WORK REQUIRED: Every line of the entries below from the one containing "Figure 2: Leukocytoclastic" to the one containing "Figure 38. Group delay of notch antenna.", both ends included, must be written out exactly. No other line belongs in the answer.
:: DATASET RECORDS ::
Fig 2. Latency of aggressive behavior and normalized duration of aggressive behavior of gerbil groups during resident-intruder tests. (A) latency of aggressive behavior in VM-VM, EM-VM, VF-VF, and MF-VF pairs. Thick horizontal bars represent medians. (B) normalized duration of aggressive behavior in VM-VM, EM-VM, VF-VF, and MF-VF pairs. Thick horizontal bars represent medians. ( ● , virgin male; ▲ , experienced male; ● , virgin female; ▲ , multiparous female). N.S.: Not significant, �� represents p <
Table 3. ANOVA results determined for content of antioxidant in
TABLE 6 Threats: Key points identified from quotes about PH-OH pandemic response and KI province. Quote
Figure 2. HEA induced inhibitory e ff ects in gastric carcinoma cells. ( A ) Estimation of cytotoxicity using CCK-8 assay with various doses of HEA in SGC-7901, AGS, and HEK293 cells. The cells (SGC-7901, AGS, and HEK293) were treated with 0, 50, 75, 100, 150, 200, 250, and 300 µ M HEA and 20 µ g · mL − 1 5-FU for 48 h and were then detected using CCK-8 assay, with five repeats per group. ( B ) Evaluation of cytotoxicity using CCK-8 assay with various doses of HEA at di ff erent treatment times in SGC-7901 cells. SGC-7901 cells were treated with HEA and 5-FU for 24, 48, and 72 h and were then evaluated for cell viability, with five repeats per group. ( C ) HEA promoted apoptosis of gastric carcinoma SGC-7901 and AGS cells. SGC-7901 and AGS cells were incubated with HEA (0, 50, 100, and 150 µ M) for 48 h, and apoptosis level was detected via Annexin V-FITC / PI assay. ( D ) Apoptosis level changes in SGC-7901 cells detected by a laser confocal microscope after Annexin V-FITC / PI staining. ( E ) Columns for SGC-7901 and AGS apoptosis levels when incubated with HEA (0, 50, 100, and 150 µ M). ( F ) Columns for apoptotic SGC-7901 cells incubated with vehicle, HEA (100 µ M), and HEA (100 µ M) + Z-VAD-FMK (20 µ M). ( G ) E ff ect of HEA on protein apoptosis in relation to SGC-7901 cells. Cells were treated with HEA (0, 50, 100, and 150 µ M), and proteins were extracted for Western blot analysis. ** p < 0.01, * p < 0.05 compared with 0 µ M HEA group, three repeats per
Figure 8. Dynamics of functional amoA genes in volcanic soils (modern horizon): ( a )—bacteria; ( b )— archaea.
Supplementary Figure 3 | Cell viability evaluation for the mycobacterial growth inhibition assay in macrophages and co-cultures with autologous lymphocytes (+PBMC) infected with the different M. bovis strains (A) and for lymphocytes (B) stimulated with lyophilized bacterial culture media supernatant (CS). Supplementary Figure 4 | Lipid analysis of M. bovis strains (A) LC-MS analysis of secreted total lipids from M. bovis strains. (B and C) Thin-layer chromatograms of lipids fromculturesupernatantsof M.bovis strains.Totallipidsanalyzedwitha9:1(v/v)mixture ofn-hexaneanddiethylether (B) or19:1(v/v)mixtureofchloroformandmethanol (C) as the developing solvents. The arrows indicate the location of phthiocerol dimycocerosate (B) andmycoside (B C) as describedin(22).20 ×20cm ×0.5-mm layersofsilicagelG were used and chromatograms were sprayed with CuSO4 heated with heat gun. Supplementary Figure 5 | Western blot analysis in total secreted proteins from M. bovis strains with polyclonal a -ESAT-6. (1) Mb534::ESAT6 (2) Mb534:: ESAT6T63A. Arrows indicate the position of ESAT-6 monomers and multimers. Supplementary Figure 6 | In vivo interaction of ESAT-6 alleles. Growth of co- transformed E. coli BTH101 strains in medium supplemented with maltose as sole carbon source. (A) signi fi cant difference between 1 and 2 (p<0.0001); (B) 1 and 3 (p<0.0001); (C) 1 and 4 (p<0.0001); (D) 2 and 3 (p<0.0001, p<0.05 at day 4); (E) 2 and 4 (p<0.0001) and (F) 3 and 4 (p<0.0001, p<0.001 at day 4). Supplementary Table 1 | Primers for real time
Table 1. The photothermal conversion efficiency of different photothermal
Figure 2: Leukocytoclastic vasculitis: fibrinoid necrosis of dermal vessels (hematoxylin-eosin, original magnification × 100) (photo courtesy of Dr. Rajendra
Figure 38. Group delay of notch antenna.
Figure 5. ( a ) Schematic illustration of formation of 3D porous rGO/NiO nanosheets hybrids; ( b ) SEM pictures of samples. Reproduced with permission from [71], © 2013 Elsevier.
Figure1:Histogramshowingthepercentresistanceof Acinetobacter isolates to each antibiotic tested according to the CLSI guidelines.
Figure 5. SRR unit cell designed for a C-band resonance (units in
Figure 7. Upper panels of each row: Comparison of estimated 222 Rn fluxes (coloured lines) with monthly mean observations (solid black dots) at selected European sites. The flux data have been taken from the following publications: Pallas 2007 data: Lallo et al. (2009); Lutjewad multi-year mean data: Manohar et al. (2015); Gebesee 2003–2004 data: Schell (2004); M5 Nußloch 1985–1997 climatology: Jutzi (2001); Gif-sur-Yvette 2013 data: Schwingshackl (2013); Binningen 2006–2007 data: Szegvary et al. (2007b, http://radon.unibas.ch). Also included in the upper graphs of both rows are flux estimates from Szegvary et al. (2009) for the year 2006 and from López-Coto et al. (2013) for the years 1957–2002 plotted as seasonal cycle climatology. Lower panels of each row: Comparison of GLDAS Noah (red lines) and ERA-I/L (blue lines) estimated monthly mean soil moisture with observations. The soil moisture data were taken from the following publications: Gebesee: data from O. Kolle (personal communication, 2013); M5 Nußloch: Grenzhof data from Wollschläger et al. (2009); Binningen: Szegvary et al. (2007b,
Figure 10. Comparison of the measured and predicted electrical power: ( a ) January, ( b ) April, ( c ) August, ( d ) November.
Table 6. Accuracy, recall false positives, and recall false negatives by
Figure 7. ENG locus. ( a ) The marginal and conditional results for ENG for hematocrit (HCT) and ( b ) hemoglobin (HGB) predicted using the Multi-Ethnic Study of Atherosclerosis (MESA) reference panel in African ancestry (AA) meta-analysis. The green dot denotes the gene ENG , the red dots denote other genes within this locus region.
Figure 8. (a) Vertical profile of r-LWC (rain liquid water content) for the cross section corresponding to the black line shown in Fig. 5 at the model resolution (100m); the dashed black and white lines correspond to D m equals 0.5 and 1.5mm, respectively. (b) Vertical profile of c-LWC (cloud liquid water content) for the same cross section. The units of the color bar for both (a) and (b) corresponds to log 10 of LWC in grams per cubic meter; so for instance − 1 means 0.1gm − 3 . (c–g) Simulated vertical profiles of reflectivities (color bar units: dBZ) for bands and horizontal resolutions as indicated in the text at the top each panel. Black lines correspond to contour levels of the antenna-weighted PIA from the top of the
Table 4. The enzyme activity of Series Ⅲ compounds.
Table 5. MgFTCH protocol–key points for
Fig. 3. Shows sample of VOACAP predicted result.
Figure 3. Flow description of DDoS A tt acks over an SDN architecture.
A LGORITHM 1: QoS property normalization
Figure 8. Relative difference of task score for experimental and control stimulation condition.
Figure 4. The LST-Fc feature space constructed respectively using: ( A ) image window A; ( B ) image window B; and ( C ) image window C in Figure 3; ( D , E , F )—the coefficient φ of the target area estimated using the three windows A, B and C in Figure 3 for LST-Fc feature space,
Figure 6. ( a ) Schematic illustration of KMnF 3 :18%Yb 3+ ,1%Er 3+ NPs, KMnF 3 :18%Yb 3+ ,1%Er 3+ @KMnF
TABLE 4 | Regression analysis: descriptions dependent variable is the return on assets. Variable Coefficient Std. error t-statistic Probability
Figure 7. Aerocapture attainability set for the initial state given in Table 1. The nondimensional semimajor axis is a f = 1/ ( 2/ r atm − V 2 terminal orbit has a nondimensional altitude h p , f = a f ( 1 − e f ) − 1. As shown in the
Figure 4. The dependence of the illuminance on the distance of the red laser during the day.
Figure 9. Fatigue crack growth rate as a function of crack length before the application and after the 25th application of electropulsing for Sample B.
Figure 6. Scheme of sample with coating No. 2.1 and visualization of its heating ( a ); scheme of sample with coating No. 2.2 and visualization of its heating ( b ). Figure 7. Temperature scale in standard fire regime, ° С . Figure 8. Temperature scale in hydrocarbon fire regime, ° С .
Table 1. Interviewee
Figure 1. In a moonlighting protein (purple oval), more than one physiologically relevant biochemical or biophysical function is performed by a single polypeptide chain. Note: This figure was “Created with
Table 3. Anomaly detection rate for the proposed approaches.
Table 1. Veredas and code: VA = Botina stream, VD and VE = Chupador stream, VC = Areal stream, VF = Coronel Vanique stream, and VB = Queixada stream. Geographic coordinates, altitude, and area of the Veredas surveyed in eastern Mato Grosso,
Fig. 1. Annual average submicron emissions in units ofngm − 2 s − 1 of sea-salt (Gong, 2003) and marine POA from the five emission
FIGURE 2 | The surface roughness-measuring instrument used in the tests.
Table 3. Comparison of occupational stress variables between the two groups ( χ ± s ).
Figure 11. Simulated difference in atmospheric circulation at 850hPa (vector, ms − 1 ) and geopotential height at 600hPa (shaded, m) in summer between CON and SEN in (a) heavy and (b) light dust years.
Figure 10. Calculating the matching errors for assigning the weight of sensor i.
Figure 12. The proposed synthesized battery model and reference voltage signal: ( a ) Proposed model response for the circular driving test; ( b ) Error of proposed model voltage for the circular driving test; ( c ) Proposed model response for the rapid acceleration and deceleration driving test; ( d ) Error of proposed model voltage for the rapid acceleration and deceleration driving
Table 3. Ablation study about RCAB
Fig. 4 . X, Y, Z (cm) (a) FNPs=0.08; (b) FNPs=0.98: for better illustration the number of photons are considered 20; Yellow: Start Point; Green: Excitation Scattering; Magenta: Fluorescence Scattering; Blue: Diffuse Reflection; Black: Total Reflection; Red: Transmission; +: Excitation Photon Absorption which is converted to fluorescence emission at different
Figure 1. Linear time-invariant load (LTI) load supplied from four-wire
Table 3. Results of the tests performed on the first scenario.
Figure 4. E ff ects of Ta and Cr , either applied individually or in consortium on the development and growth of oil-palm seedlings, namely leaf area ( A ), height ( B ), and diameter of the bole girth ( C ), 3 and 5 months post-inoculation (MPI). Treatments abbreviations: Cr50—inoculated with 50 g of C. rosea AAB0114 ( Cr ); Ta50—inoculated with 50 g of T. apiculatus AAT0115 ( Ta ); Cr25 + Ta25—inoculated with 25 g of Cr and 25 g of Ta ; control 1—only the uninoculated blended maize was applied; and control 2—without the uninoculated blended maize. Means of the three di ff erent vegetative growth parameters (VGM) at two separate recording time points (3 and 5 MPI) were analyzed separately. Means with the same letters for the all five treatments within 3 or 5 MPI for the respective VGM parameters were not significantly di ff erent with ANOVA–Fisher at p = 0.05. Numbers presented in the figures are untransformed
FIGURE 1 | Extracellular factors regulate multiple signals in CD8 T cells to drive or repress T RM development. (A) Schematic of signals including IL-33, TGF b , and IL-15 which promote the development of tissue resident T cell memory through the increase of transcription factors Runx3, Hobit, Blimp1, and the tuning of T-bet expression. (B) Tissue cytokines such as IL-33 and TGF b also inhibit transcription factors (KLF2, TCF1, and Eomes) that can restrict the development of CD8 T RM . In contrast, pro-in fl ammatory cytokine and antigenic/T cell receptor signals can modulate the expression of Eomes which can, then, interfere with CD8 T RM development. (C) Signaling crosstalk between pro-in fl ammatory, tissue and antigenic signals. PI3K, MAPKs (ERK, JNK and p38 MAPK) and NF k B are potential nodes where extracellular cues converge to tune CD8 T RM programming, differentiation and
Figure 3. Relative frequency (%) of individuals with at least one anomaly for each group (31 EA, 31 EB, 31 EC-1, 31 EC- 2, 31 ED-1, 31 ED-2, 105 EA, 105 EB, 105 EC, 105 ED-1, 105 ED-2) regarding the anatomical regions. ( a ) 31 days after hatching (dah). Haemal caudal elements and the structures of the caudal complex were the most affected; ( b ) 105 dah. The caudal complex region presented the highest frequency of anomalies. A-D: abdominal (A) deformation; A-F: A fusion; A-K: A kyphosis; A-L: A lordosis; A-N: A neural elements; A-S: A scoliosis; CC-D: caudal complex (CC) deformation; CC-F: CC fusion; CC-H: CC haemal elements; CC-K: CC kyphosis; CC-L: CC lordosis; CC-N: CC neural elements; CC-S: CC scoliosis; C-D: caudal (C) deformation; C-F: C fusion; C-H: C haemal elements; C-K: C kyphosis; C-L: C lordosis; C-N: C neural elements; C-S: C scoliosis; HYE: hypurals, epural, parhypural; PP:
:::
EXERCISE ANSWER:
Figure 2: Leukocytoclastic vasculitis: fibrinoid necrosis of dermal vessels (hematoxylin-eosin, original magnification × 100) (photo courtesy of Dr. Rajendra
Figure 38. Group delay of notch antenna.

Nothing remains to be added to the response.